Some features of our case, taken together, raised suspicion of a PMD: the consistent pattern and severity of the barking sounds; the fact that they have remained the same over many years without changing or waxing/waning; the strained appearance of the patient when vocalizations happen; the fact that there are no other tics, in particular no facial grimacing and no increased eye blinking; the lack of premonitory sensations; and the inability to suppress movements. However, in our case, the patient had no history of psychiatric comorbidity and the tics did not coexist with other PMDs. Additionally, the vocalizations were not suppressible with distraction maneuvers, a characteristic feature of PMD. One might postulate that it is idiopathic instead of psychogenic. Indeed, there are few descriptions of idiopathic adult-onset tics in the literature. In Chouinard and Ford’s8 series of 411 patients with tic disorders, 22 patients presented for the first time with tic disorders after the age of 21. Seven patients (33.3%) were classified as idiopathic adult-onset tic disorder. A chronic single-tic disorder with phonic tics, as in our case, occurred in only one of their series. Sethi9 has reported seven male patients with adult-onset tic disorders: three of them were idiopathic. In their original reports, they do not consider the possibility of a psychogenic origin for the movements.
In conclusion, psychogenic tics are rare and usually a matter of debate. This case is unique in its late adulthood onset of only phonic tics without other PMDs.
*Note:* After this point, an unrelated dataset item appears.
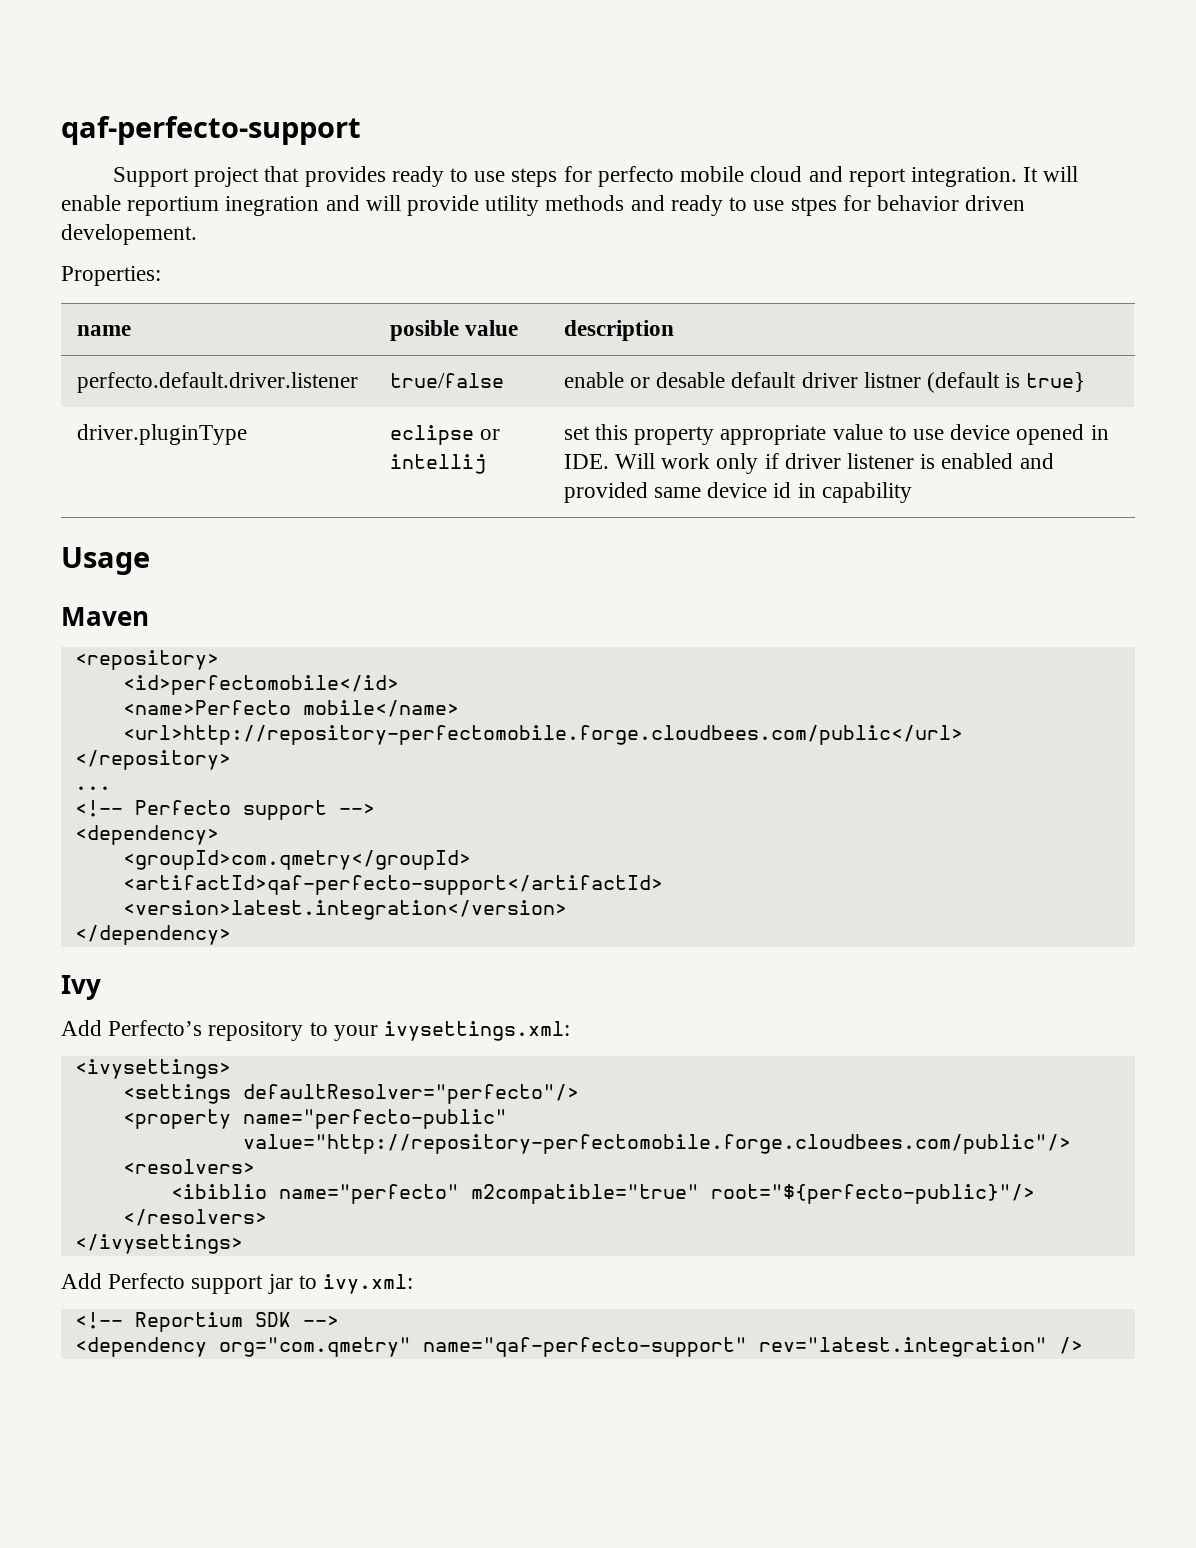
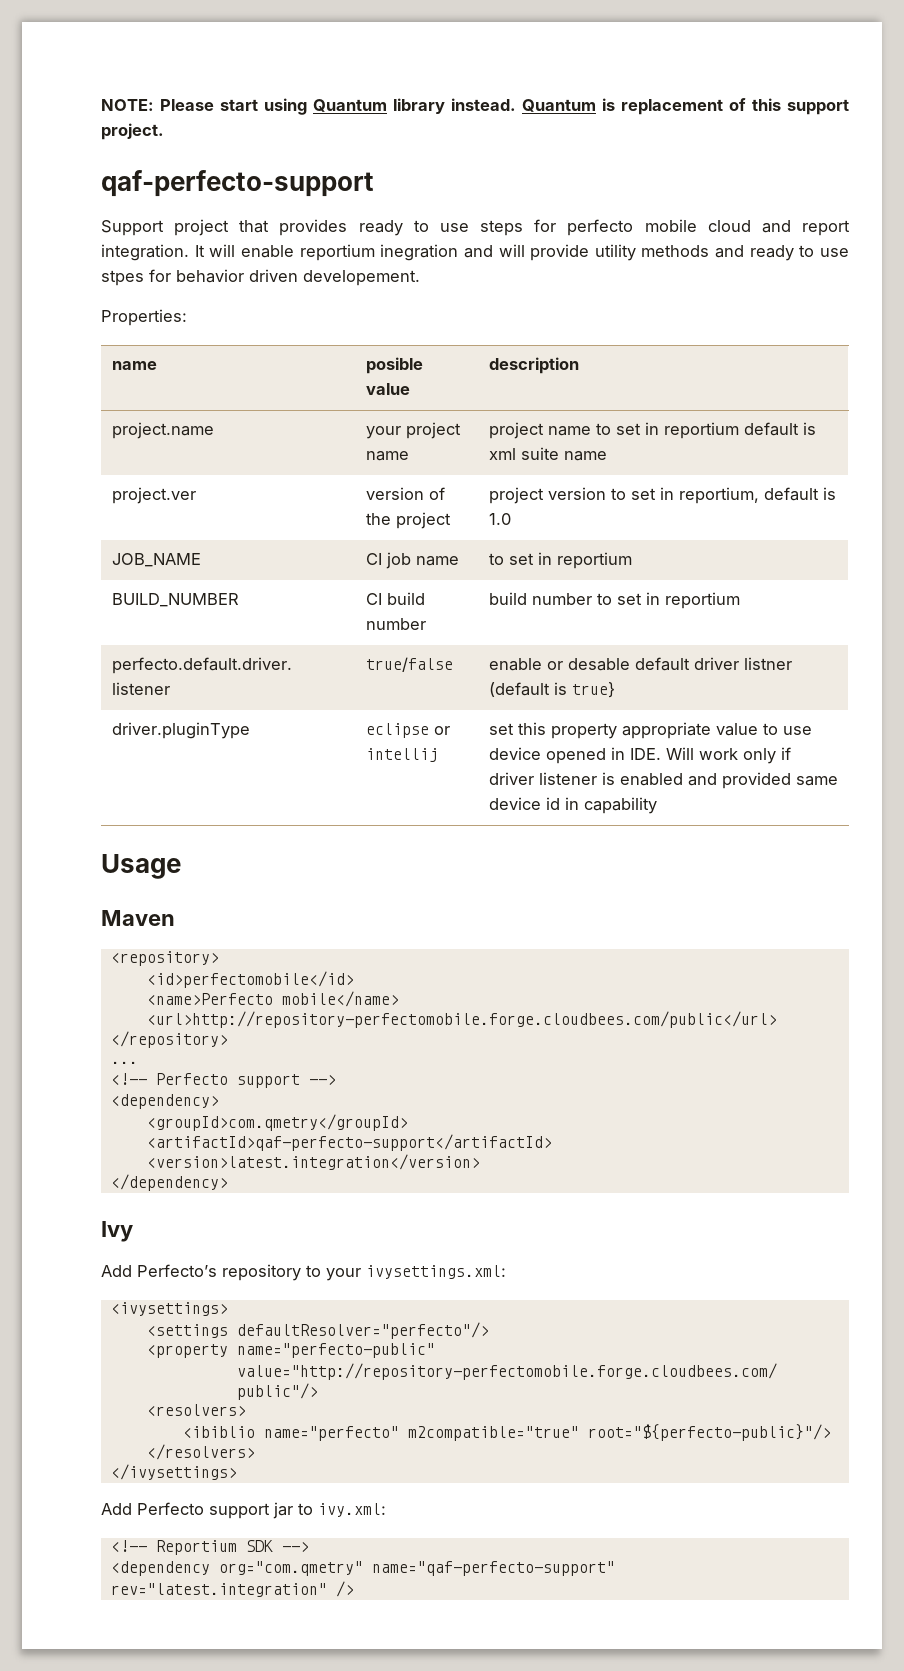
(61, 130) none -> [101,98,849,115] [101,123,164,140] NOTE: Please start using Quantum library instead. Quantum is replacement of this support project. //
(674, 330) none -> [111,422,214,439] [365,422,461,439] [365,451,409,461] [488,422,816,439] [488,447,607,461] [111,487,196,504] [365,487,445,500] [365,512,451,529] [488,487,836,504] [488,513,511,525] [111,553,201,567] [365,552,459,569] [488,552,632,569] [111,593,239,607] [365,592,425,605] [365,618,426,630] [488,592,740,609] // project.name | your project name | project name to set in reportium default is xml suite name // project.ver | version of the project | project version to set in reportium, default is 1.0 // JOB_NAME | CI job name | to set in reportium // BUILD_NUMBER | CI build number | build number to set in reportium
The absence of childhood and familial history of tics, the exclusion of secondary causes, and the clinical clues such as inability to suppress the movements and lack of premonitory sensations led us to suspect of a psychogenic origin.
We are thankful to Prof. Kapil Sethi for carefully reviewing our paper and suggesting improvements.
Financial Disclosures: None.
Conflict of Interest: None.
Ethics Statement: All patients that appear on video have provided written informed consent; authorization for the videotaping and for publication of the videotape was provided.